Hey guys I'm making my christmas list and i really need some clothing for bowhunting. I've been looking at some scent lok stuff. I need a jacket that will be quiet. Also need one that i can wear for most of the season instead of buying three different ones for the different temps. Let me know what you've used that you like.
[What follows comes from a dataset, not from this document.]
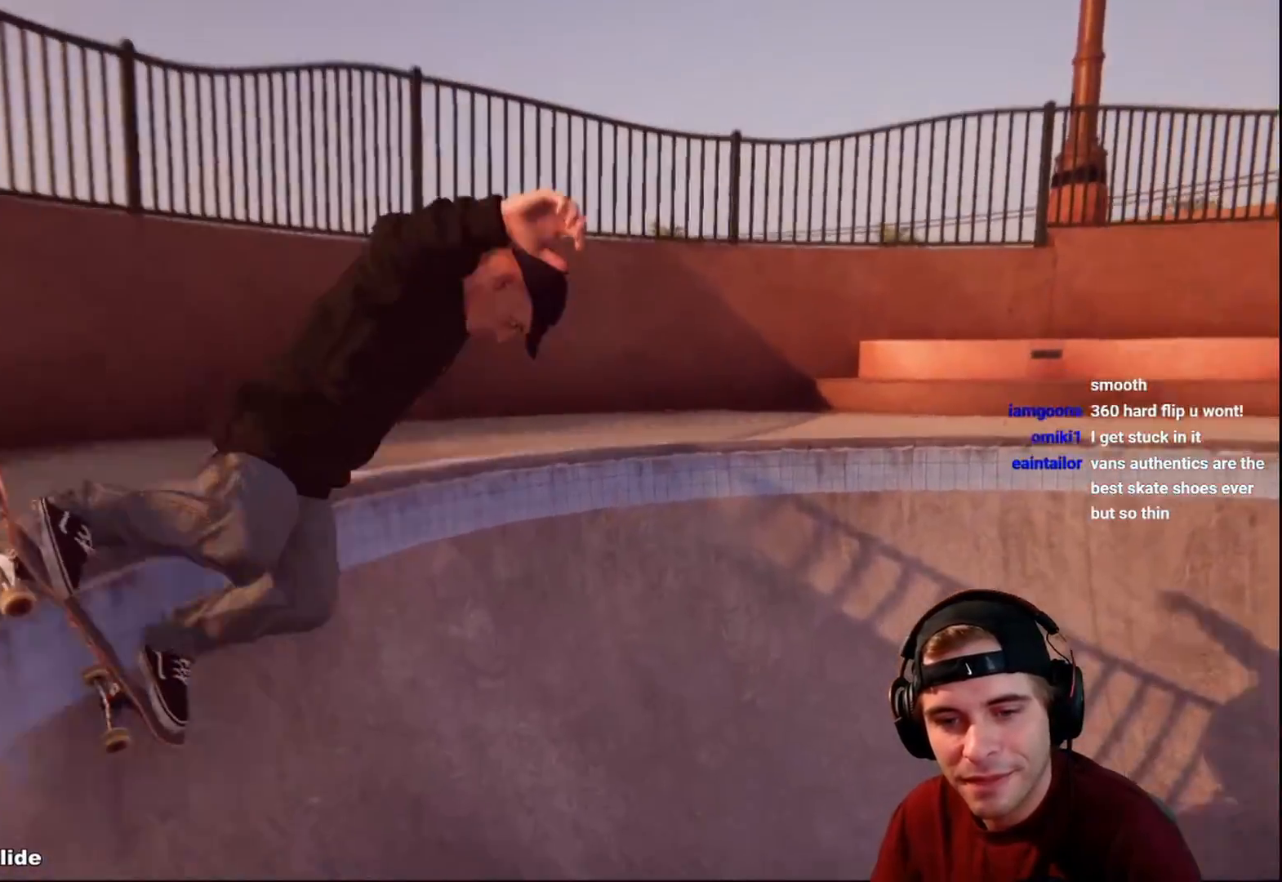
{"buttons": ["R2"], "left_stick": "center", "right_stick": "center", "events": [[83, "R2", "down"], [133, "right_stick", "center"], [150, "left_stick", "center"]]}
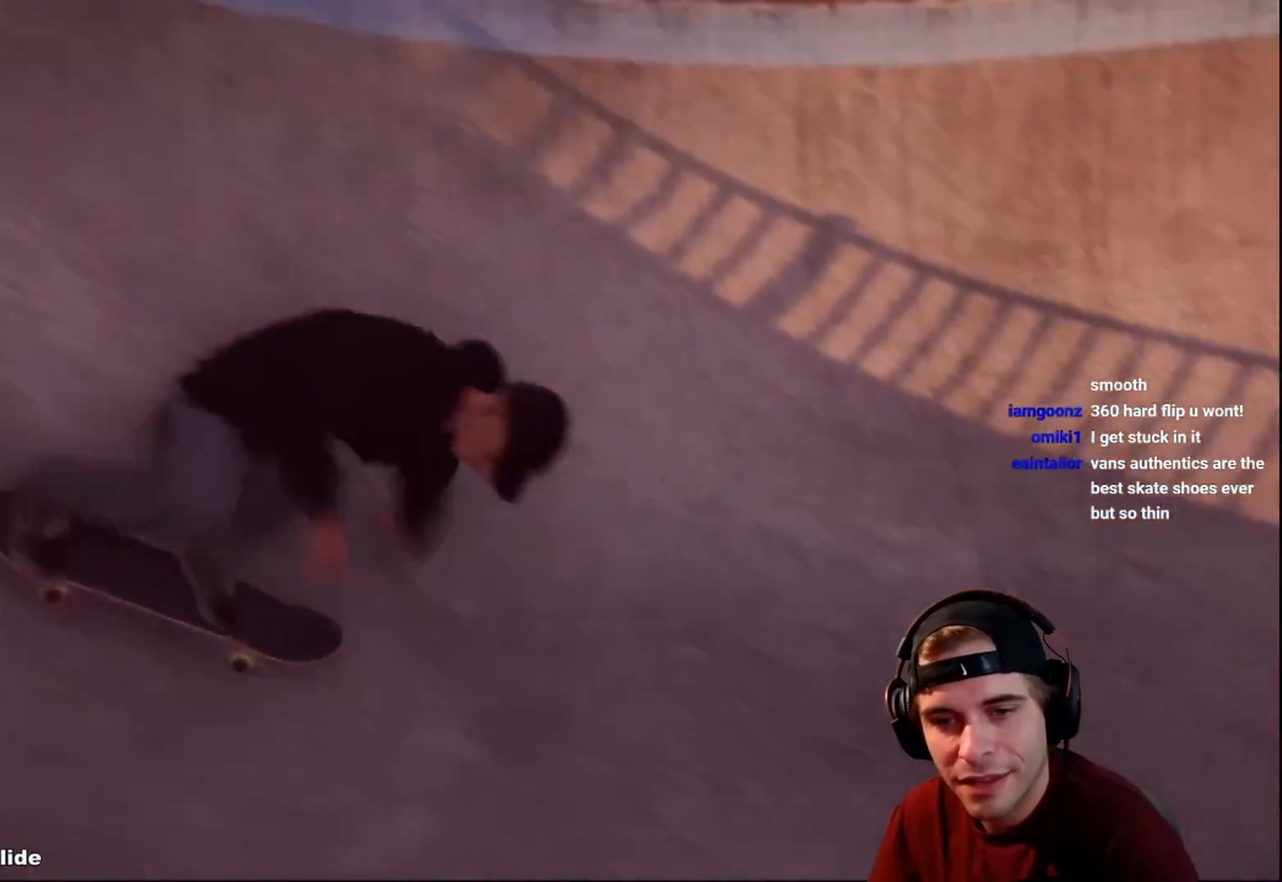
{"buttons": ["R2"], "left_stick": "center", "right_stick": "center", "events": [[300, "left_stick", "down"], [500, "left_stick", "center"]]}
I'm definitely not set on scent lok it's just one i've been looking at.


----------



## duckp (Mar 13, 2008)

Early season?Late season?Jackets?Pants?Facemasks?Gloves?
All of the above?


----------



## andyb (Oct 10, 2006)

looking for jackets and pants early and late season


----------



## duckp (Mar 13, 2008)

This is real tough to answer generally.So many variables.So many options.So many patterns.Prefer traditional(wool?)?Synthetic?
Is $$ an issue?
If it isn't,you could go big and outfit yourself for all seasons with one of the many 'systems' now available such as Sitka gear;Russel APX;Under Armour;Raven Wear;etc.
On the other end you can wash,air out,and take care of your regular clothes as undergarments and get by with one or 2 sets of modestly priced 'cover camo' in a pattern of your choosing that you treat with care scent wise.Cheap,effective and frankly adequate.
Price is the big issue I think.Even in the 'traditional'mode,say wool,you could have a Melton shirt costing $20 at an army surplus store or King of The Mt shirt costing $150.Your choice but again,no one works better than the other for Camo.The most lethal bowhunter I know is from Northern Wi and has shot 100s with plaid wool shirts and jackets-often worn with jeans or carhart bibs depending on temps.
I'd say think about what you really need,check out a bunch of catalogues,visit some stores and get what fits.(size wise,$$ wise.)
Good hunting.


----------



## bearhunter (Jan 30, 2009)

duckp said:


> The most lethal bowhunter I know is from Northern Wi and has shot 100s with plaid wool shirts and jackets-often worn with jeans or carhart bibs depending on temps.
> 
> i thought he lived in western MN.?? :roll: and he wears cheap fleece stuff :bop:


----------



## Plainsman (Jul 30, 2003)

Chinese spam deleted


----------



## barebackjack (Sep 5, 2006)

Early season, whatevers cheapest.

Late season stand hunting, WOOL.


----------



## Olliver (Apr 28, 2012)

For you guys with Sitka experience...

I am in the final selection process to acquire a Sitka Gear clothing set in Open Country pattern.

Is the Sitka Jetstream jacket breathable given that it has the wind barrier? I don't want to get one with goretx becasue of this concern but I assume the wind barrier membrane may also fail to breathe as well?


----------



## huntin1 (Nov 14, 2003)

I know I'm going to get flamed for this, but....

Scent lock is a waste of money. I know people that swear by it, but really, does anyone believe they can fool the nose on a deer. Their sense of smell is more acute that that of a drug sniffing dog. The dog has 220 million receptors and a deer has about 300 million. You are not going to fool a deers nose with scent lock clothing.

Soft quiet clothing is best and nothing beats wool when the temps drop.

huntin1


----------



## duckp (Mar 13, 2008)

Amen.


----------